Lindsay gets to deliver one to her law professor. Her professor represents corporate clients, including the tobacco company Lindsay filed suit against, and he continually pleads that Lindsay stop working for Bobby Donnell and his criminal law firm and come and work in his, more respectable, firm. After a case where Lindsay used under-handed tactics to force the professor to either make a deal or turn over incriminating documents on how the company markets tobacco to teenagers (which would be tantamount to making the plaintiff's case for them), the professor goes as far as to say that Lindsay is his biggest disappointment and proof that he failed as a professor. Lindsay then retorts that while she defends total scum, she does so honourably and never helps her clients to kill or hurt people. Conversely the professor represents a tobacco company, a industry that knowingly poisons and kills people, and helps them to do it successfully. Lindsay concludes that he is therefore a far worse attorney than she is.
The whole group of main characters get one during the final season when they fire Alan (who had, up to that point, kept the whole operation afloat by being their main source of revenue) and sue him for multiple perceived instances of immoral and unethical behaviour (including posing as a flight attendant and accessing the office computers to get information).

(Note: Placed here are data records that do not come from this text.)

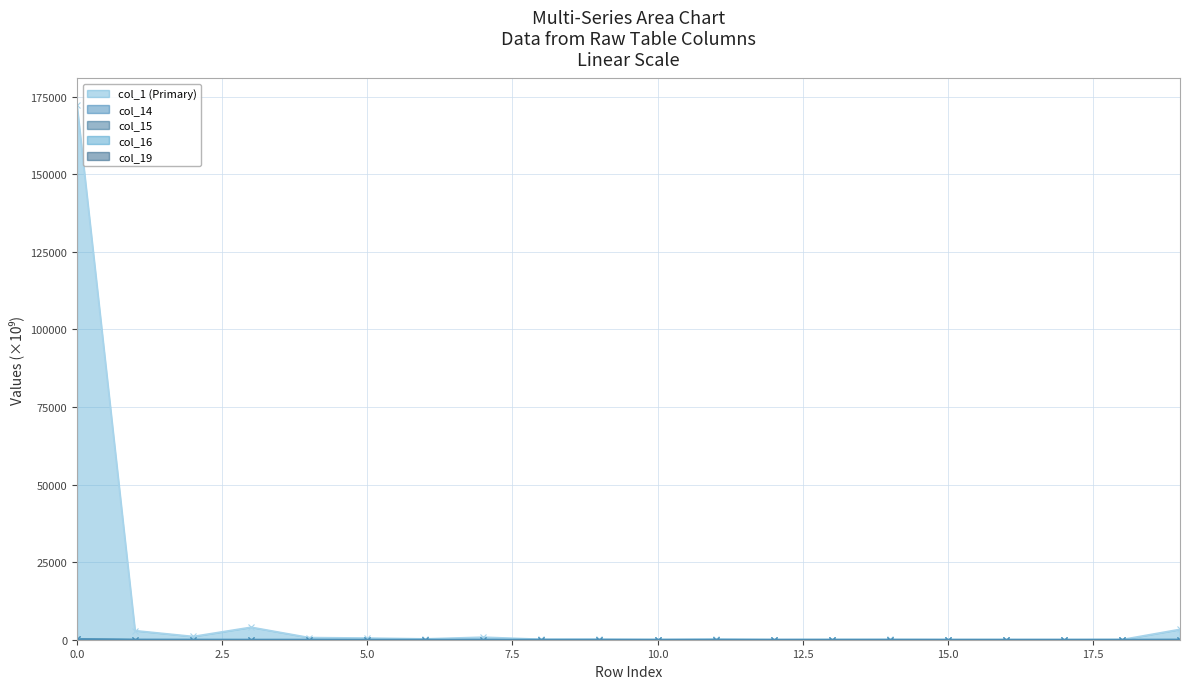

What is the spread (max minus min) of values at 19?

3349.1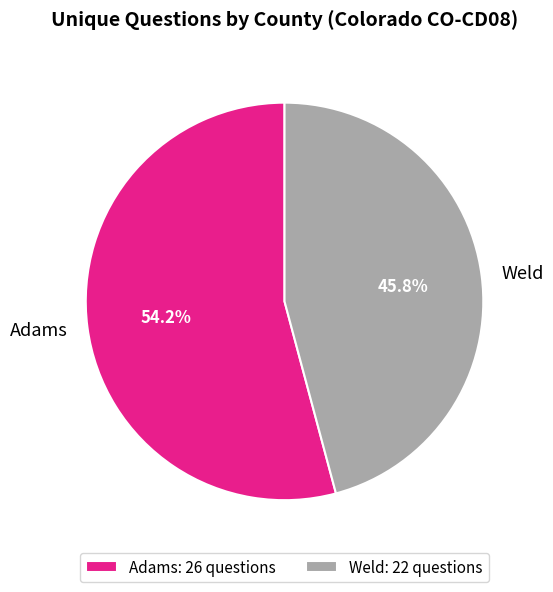

Does any single category account for the majority?

Yes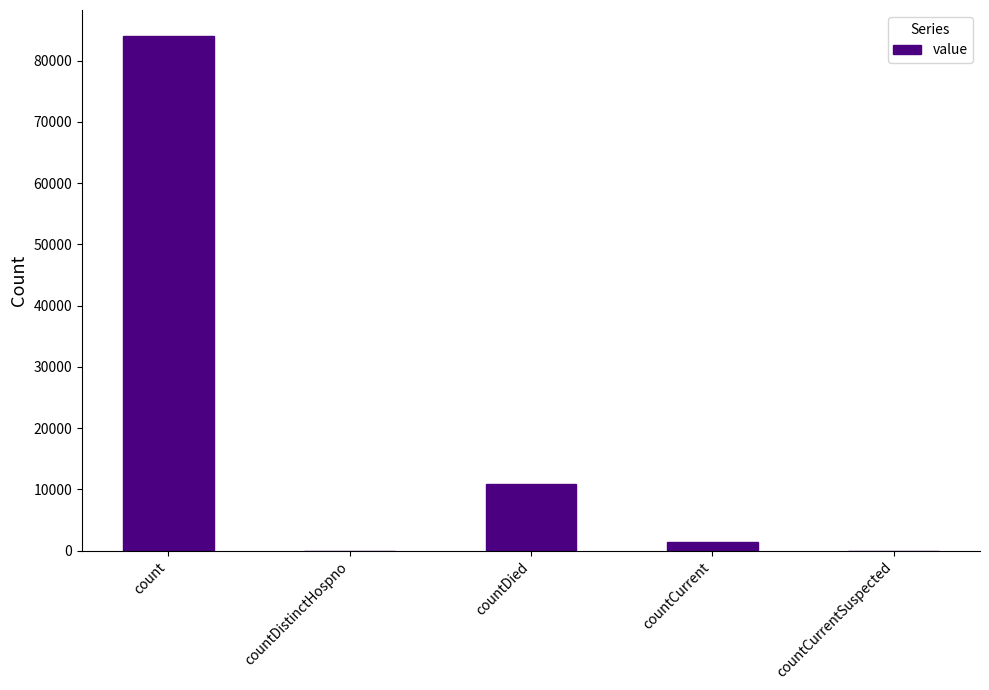

Reading left to right, transcribe all the data shown in this chart.

count=84058	countDistinctHospno=0	countDied=10916	countCurrent=1447	countCurrentSuspected=0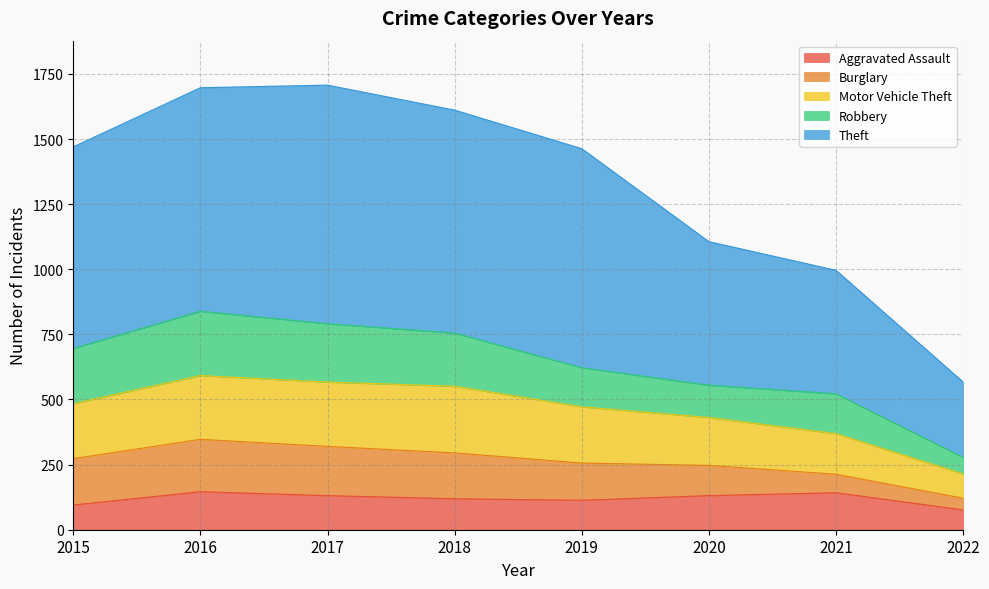

Does the chart display data point markers on the line(s)?

No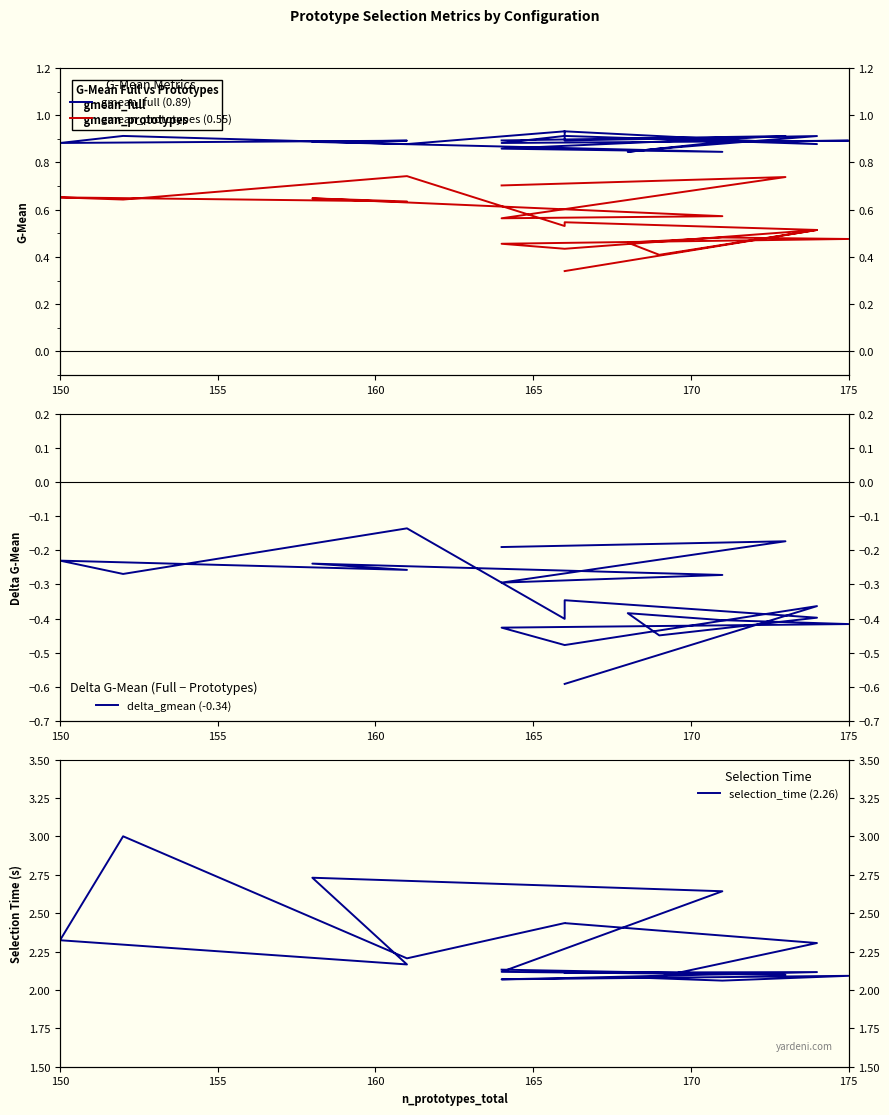

How many series are shown in this chart?

4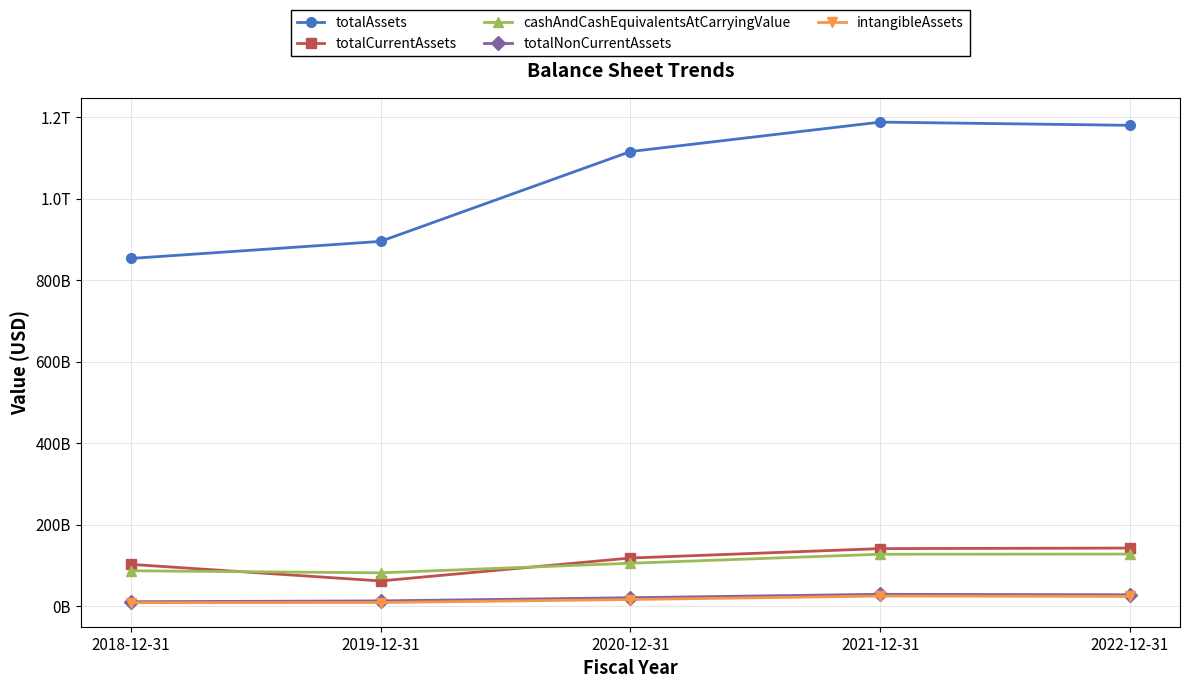

What is the label of the 4th point from the right?

2019-12-31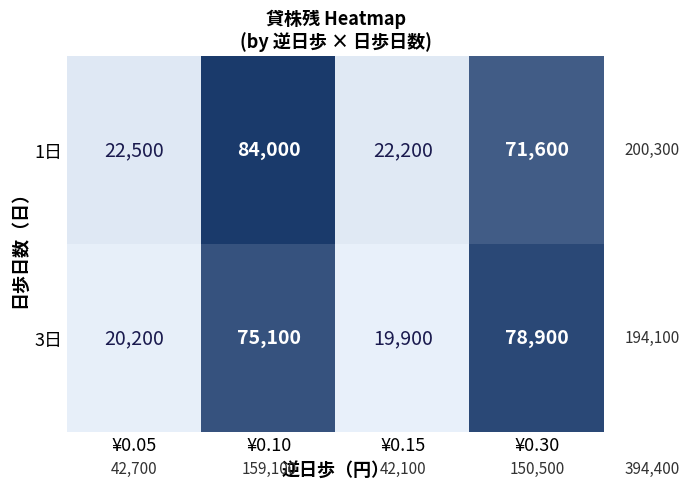

Reading right to left, what are all the values shown in this chart?

1日: 71600	22200	84000	22500
3日: 78900	19900	75100	20200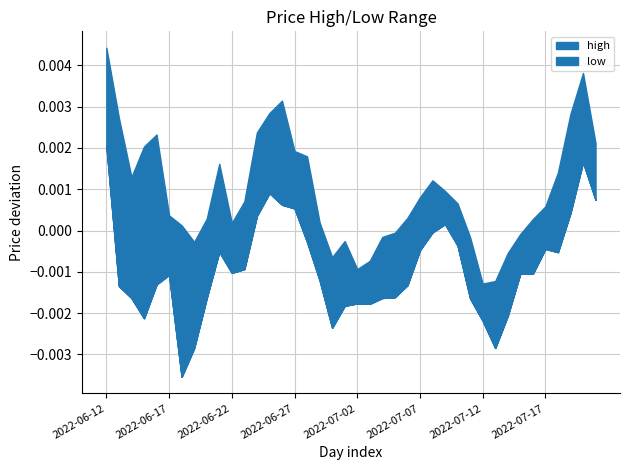

At which category does low reach its first local peak?

2022-06-17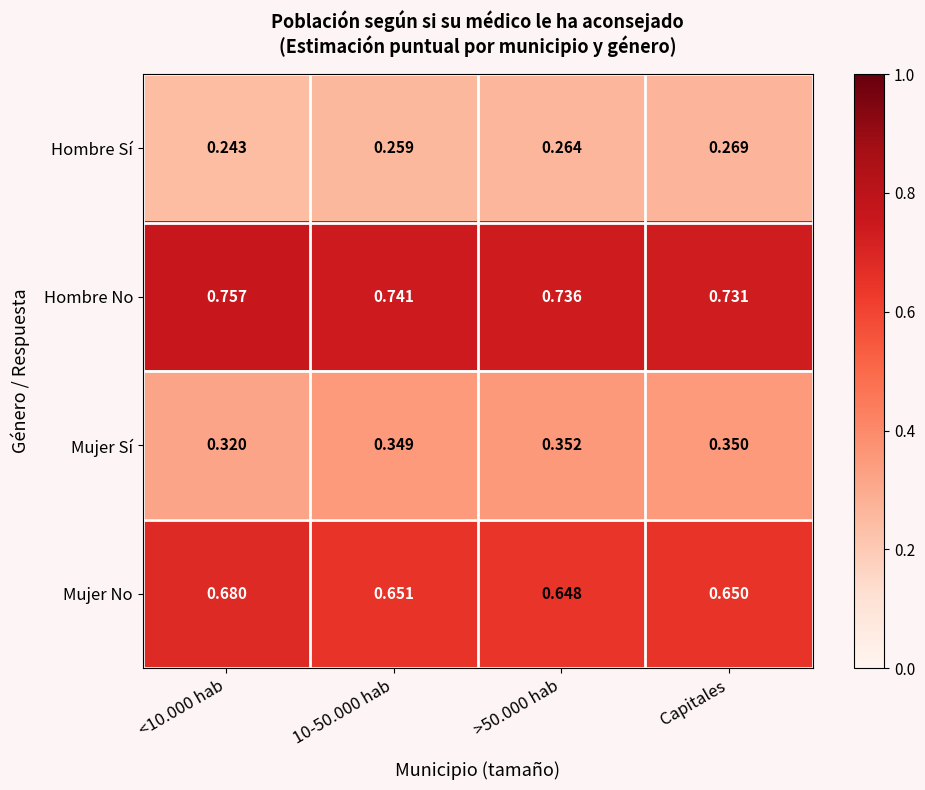

Is the value of Hombre Sí at <10.000 hab greater than the value of Mujer No at >50.000 hab?

No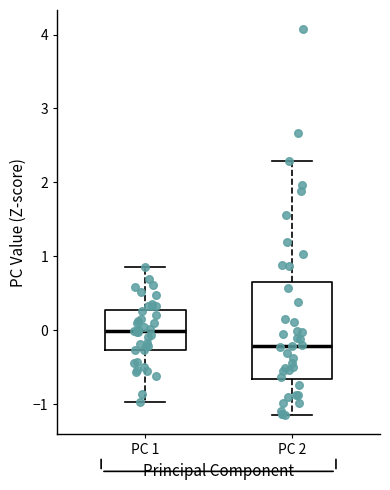

Reading left to right, transcribe this box plot: for each box, give where its median line is, the range the box spans, and where its two whiskers end, as read against the y-axis. The values are not printed on the chart, so give them approximately, as read against the axis.

PC 1: median 0.0, box -0.3 to 0.3, whiskers -1.0 to 0.9
PC 2: median -0.2, box -0.7 to 0.6, whiskers -1.1 to 2.3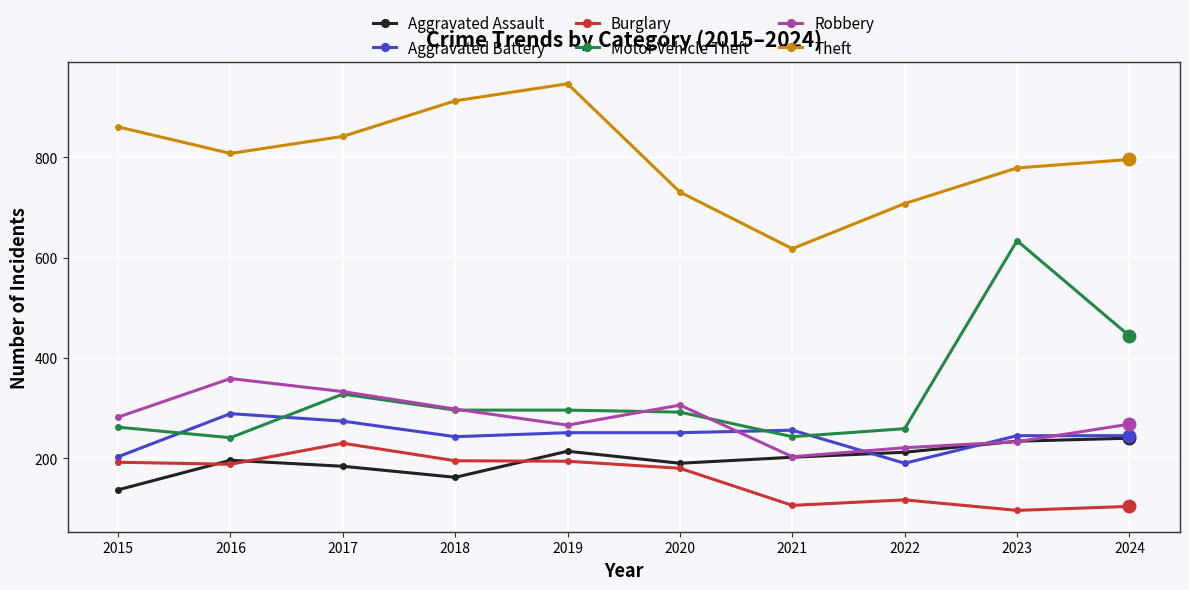

What is the spread (max minus min) of values at 2022?

591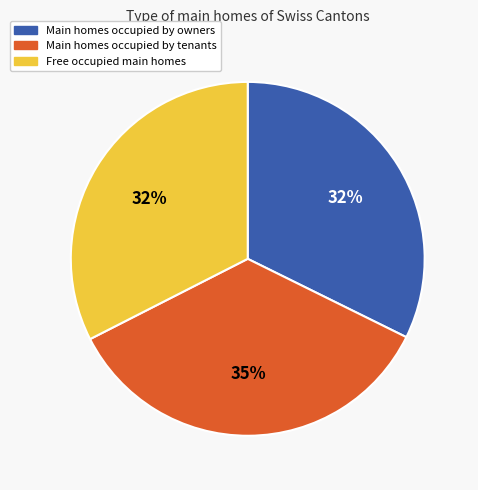

Which category has the biggest portion of the pie?

Main homes occupied by tenants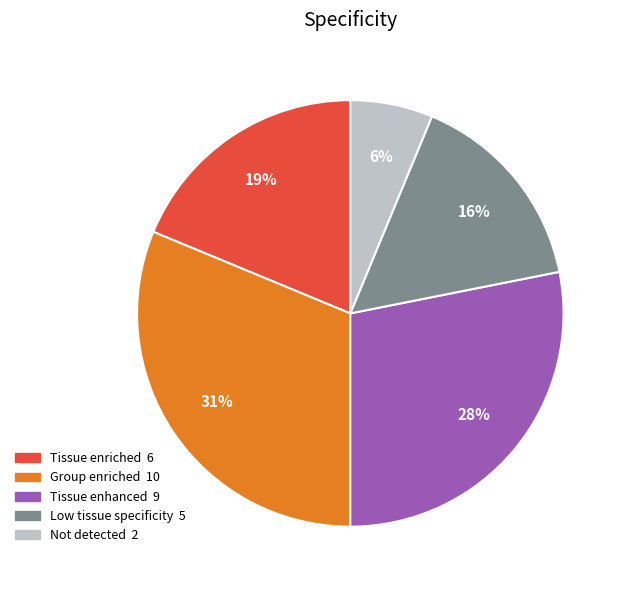

Is there any slice that represents more than half of the pie?

No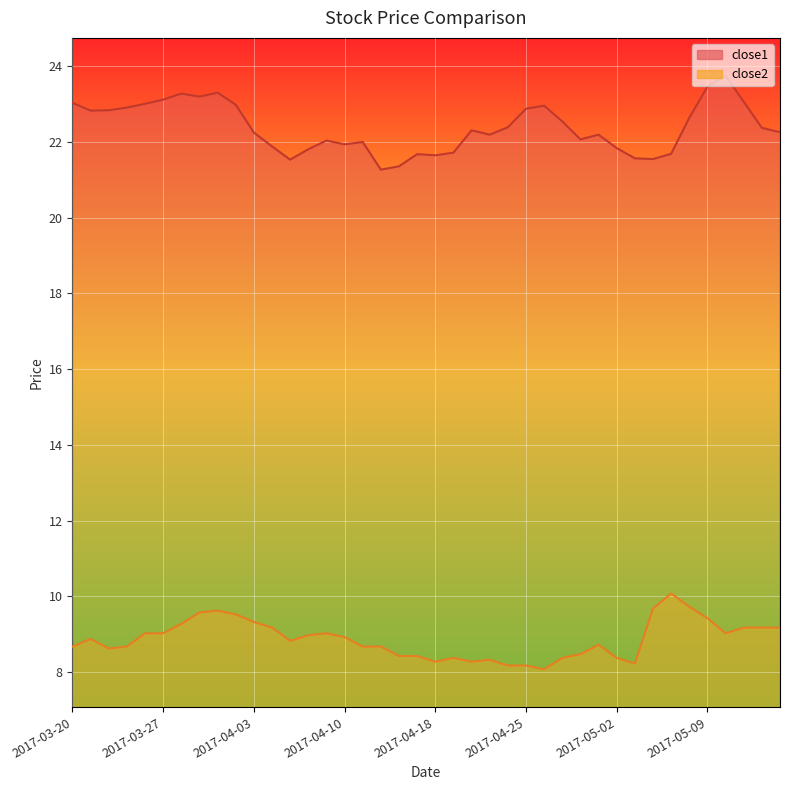

Which series changed the most between 2017-03-21 and 2017-05-03?

close1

Alan's whole defense comes down to, "Yes, I am an Amoral Attorney and a scumbag, but I brought this practice most of its revenue, none of these lawyers are any more ethical than I am, and I just want my slice of the pie." The court agrees, and awards Alan $2.3 million, causing the dissolution of the practice in the final episodes.
Worse, during the entire case Eugene insisted that Alan's lack of ethics disgraced the firm, that the firm had integrity. While that is partly true, in regards to non-criminal cases, the firm mainly gained its reputation defending known killers and being under-handed in doing so, suggesting that Eugene is delusional and that his beef with Alan is mostly personal.